Reclame heeft raakvlakken met allerlei wetgeving zoals de Grondwet, de Wet op de Ruimtelijke Ordening (WRO), de Woningwet, de Monumentenwet, de Gemeentewet, het Bouwbesluit, de bouwverordening, de monumentenverordening, de Algemeen Plaatselijke Verordening (APV) en de Landschapsverordening Noord-Brabant 1999 (LSV). In het voeren van reclamebeleid dient zoveel mogelijk afstemming gezocht te worden tussen het beleid dat in het kader van de Woningwet gevoerd kan worden en het beleid, dat op basis van de APV en het privaatrecht kan worden toegepast. Zoveel mogelijk eenduidigheid is gewenst om de schijn van willekeur te voorkomen.
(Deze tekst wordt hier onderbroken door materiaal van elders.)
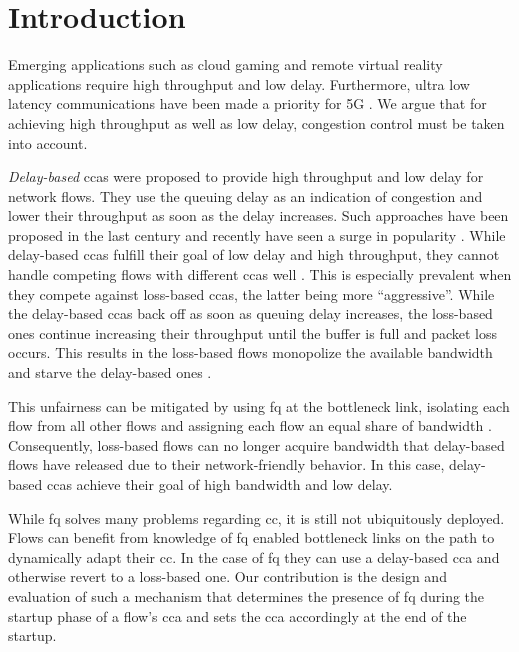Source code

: \documentclass[runningheads]{llncs}
\begin{document}
\section{Introduction}
\label{sec:introduction}

Emerging applications such as cloud gaming \cite{jarschel_evaluation_2011} and remote virtual reality \cite{elbamby_toward_2018} applications require high throughput and low delay. Furthermore, ultra low latency communications have been made a priority for 5G \cite{li_5g_2018}. We argue that for achieving high throughput as well as low delay, congestion control must be taken into account. 

\textit{Delay-based} \glspl{cca} were proposed to provide high throughput and low delay for network flows. They use the queuing delay as an indication of congestion and lower their throughput as soon as the delay increases. Such approaches have been proposed in the last century \cite{brakmo_tcp_1995} and recently have seen a surge in popularity \cite{arun_copa_2018,hock_tcp_2017,mittal_timely_2015,cardwell_bbr:_2016}. While delay-based \glspl{cca} fulfill their goal of low delay and high throughput, they cannot handle competing flows with different \glspl{cca} well \cite{turkovic_fifty_2019, turkovic_interactions_2019}. This is especially prevalent when they compete against loss-based \glspl{cca}, the latter being more ``aggressive''. While the delay-based \glspl{cca} back off as soon as queuing delay increases, the loss-based ones continue increasing their throughput until the buffer is full and packet loss occurs. This results in the loss-based flows monopolize the available bandwidth and starve the delay-based ones \cite{hock_toward_2016,yuan-cheng_lai_improving_2001,awdeh_comparing_2004}.

This unfairness can be mitigated by using \gls{fq} at the bottleneck link, isolating each flow from all other flows and assigning each flow an equal share of bandwidth \cite{dumazet_pkt_sched:_2013}. Consequently, loss-based flows can no longer acquire bandwidth that delay-based flows have released due to their network-friendly behavior. In this case, delay-based \glspl{cca} achieve their goal of high bandwidth and low delay. 

While \gls{fq} solves many problems regarding \gls{cc}, it is still not ubiquitously deployed. Flows can benefit from knowledge of \gls{fq} enabled bottleneck links on the path to dynamically adapt their \gls{cc}. In the case of \gls{fq} they can use a delay-based \gls{cca} and otherwise revert to a loss-based one. Our contribution is the design and evaluation of such a mechanism that determines the presence of \gls{fq} during the startup phase of a flow's \gls{cca} and sets the \gls{cca} accordingly at the end of the startup. 
\end{document}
Deze notitie is tot stand gekomen onder het regiem van de Woningwet 1992, laatstelijk gewijzigd in april 2000. Dat wil zeggen dat nog geen rekening is gehouden met het te wijzigen artikel 12 van de Woningwet ten aanzien van het welstandsvereiste. De wijziging voorziet in een welstandstoets die uitsluitend mag plaatsvinden aan de hand van criteria die zijn neergelegd in een door de gemeenteraad vastgestelde welstandsnota. Wanneer op enig moment het nieuwe artikel 12 rechtskracht krijgt dient met betrekking tot deze notitie voor “welstandstoets” de welstandstoets op basis van de welstandsnota te worden gelezen.

B. Juridisch kader

Grondwet

Artikel 7 van de Grondwet regelt de vrijheid van meningsuiting. Lid 1 van dit artikel luidt als volgt:

Niemand heeft voorafgaand verlof nodig om door de drukpers gedachten of gevoelens te openbaren, behoudens ieders verantwoordelijkheid volgens de wet.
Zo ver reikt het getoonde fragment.